As pointed out by many, subprime crisis might have been just a “prelude” to a much bigger crisis. As the “tide” is slowly going out more and more entities appear to have been “swimming naked”. Not just banks, but entire countries. Many countries were heavy on debt even before the crisis. Now all eyes are on Greece, but the deficit & debt problem is far more widespread than that.
It is not just so called “PIIGS countries” (Portugal, Ireland, Italy, Greece and Spain) that may in for trouble. Also other European countries, Japan and USA have significant debt levels and budget deficits. Check out this chart.

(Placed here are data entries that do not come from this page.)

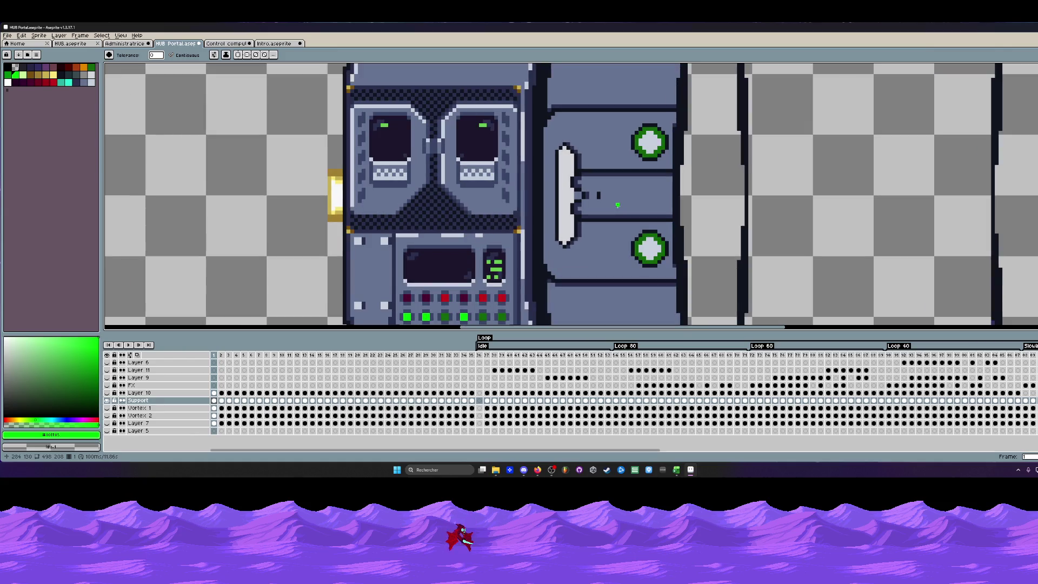
key(i)
Fill the bar between the door's green buttons dark and sample a darker machine colour.
click(613, 171)
scroll(615, 174, up, 1)
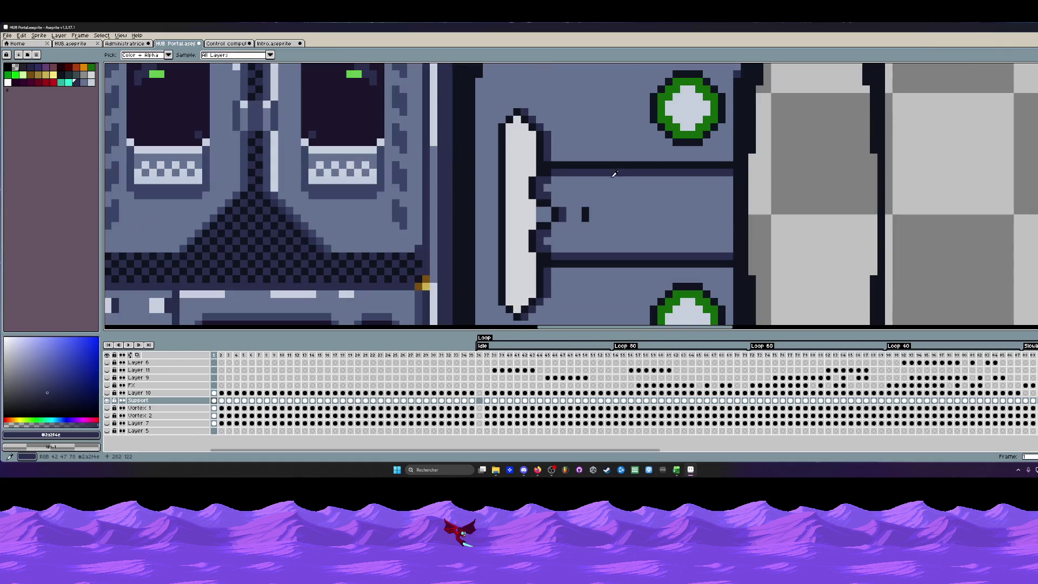
key(g)
click(616, 183)
scroll(621, 193, down, 1)
scroll(620, 193, down, 1)
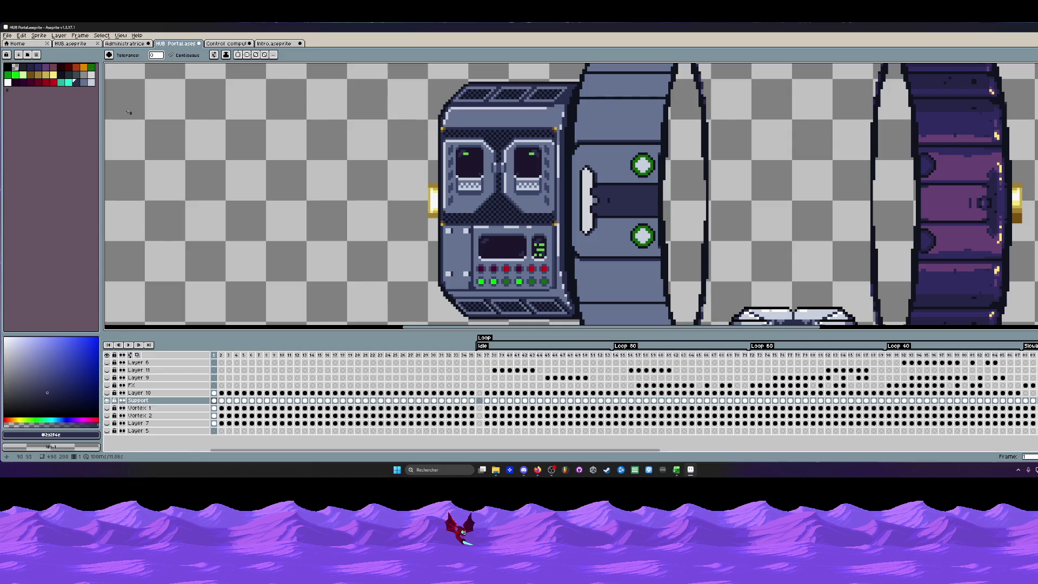
scroll(506, 192, up, 1)
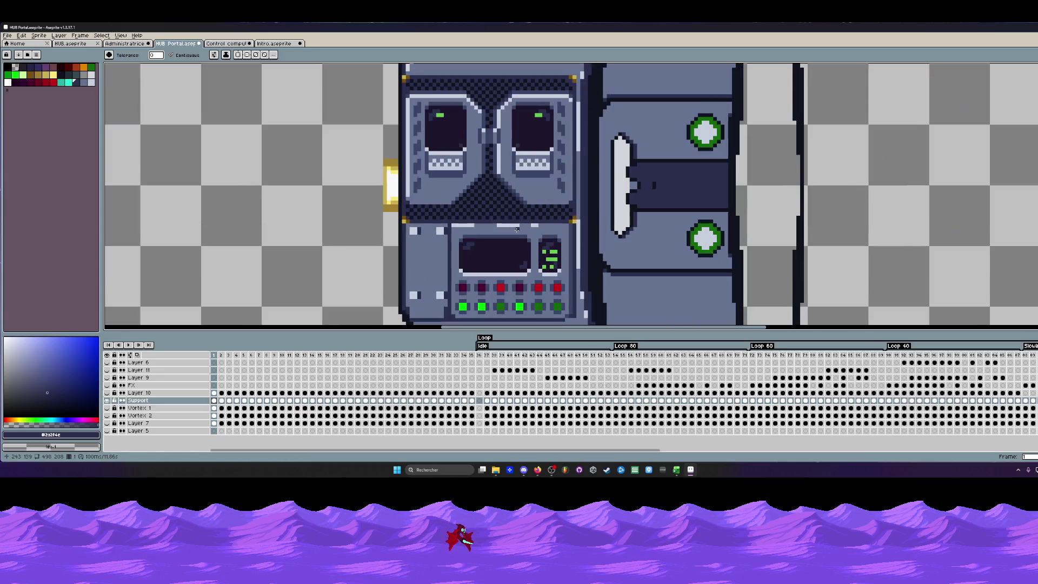
scroll(505, 191, up, 1)
scroll(505, 192, up, 1)
key(i)
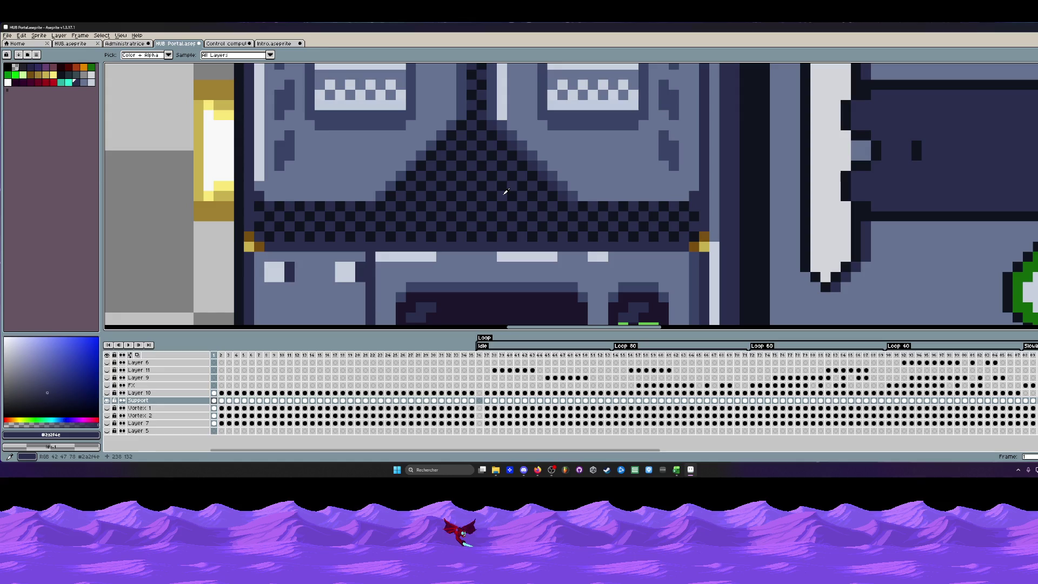
click(515, 170)
scroll(522, 173, down, 3)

In his recent article titled ”A Greek crisis is coming to America” Harvard professor Niall Ferguson painted a gloomy picture of a potentially rolling debt crisis. I was compelled to listen to “Moonlight sonata” by Beethoven while reading it. And that masterpiece has some pretty seriously sad and anticipating sound to it.

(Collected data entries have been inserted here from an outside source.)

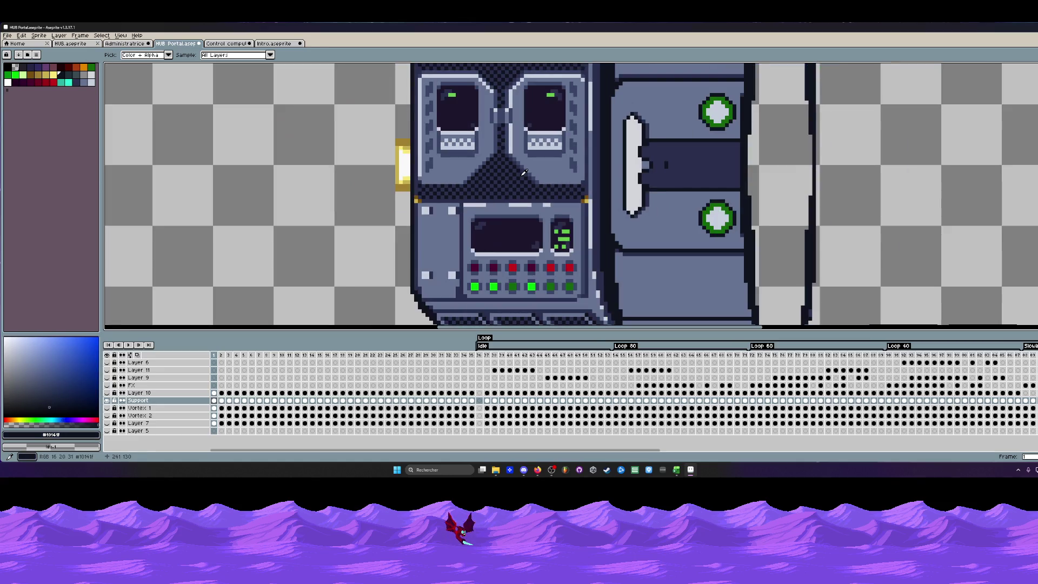
scroll(655, 153, up, 2)
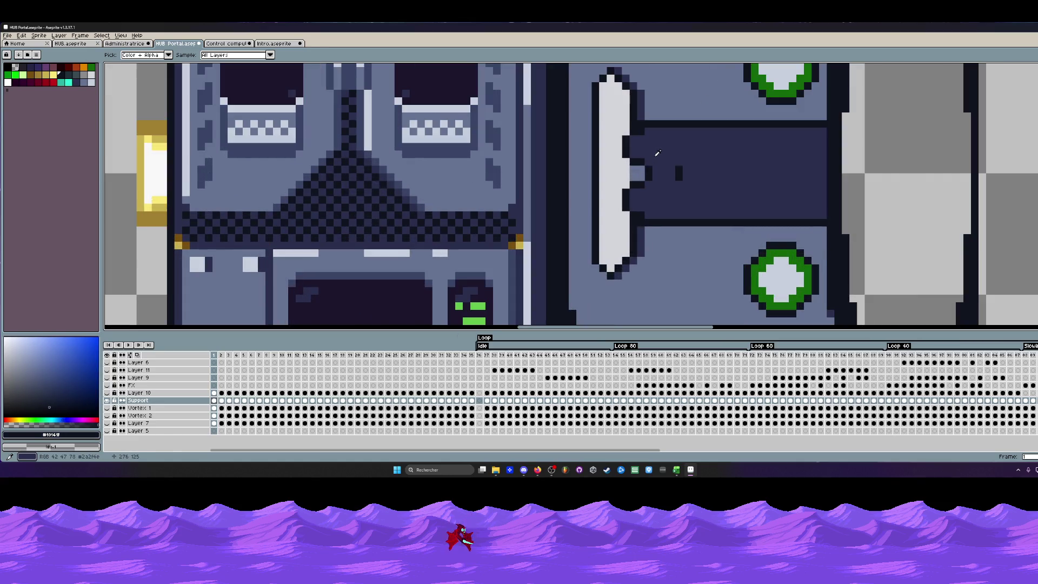
scroll(657, 154, up, 1)
scroll(657, 153, up, 1)
key(m)
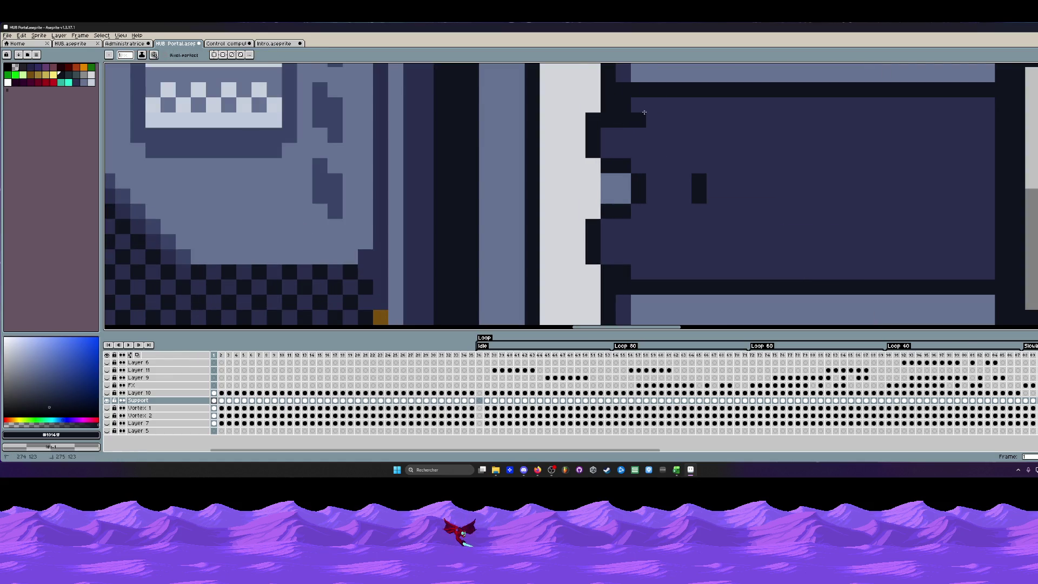
scroll(729, 126, down, 3)
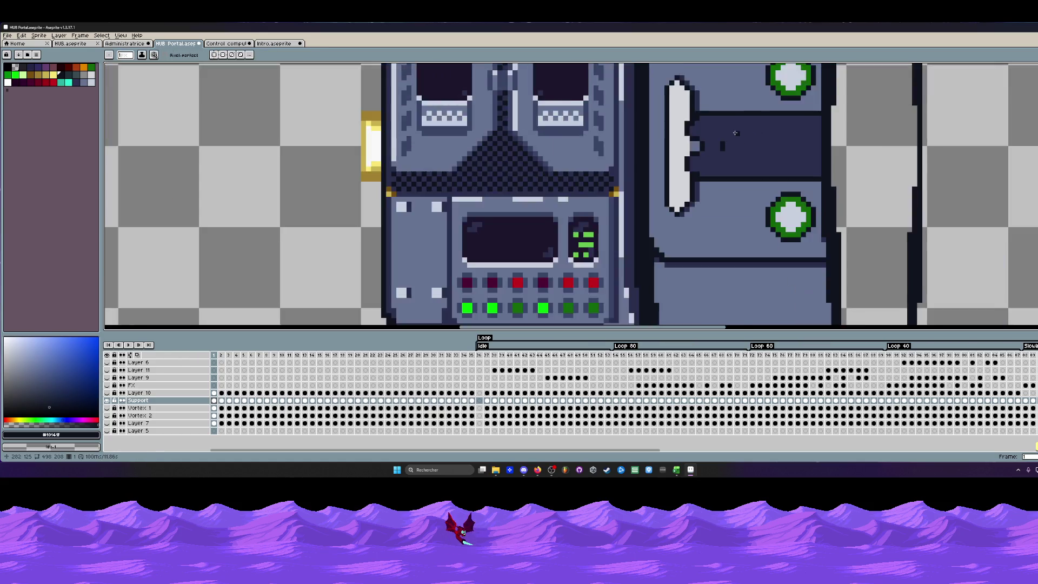
scroll(735, 132, down, 1)
scroll(702, 169, down, 1)
scroll(778, 253, up, 2)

Basically Mr. Ferguson says that what we might be witnessing is a beginning of fiscal crisis of the whole western world far worse than what followed the subprime tsunami. To me the most striking claim was that the “US will never again run a balanced budget”. So I just had to look it up. And sure enough, CBO projects large deficits throughout 2020. What might make US situation even worse is anticipated second round of mortgage defaults.
Markets are nervous and who knows what might set of the next panic. Hopefully all this goes away as I’m still pretty heavily exposed to stock markets right now. In anticipation of some sort of recovery hiccup I have sold the riskiest assets that gained heavily in 2009 and reinvested to more defensive index funds and stocks.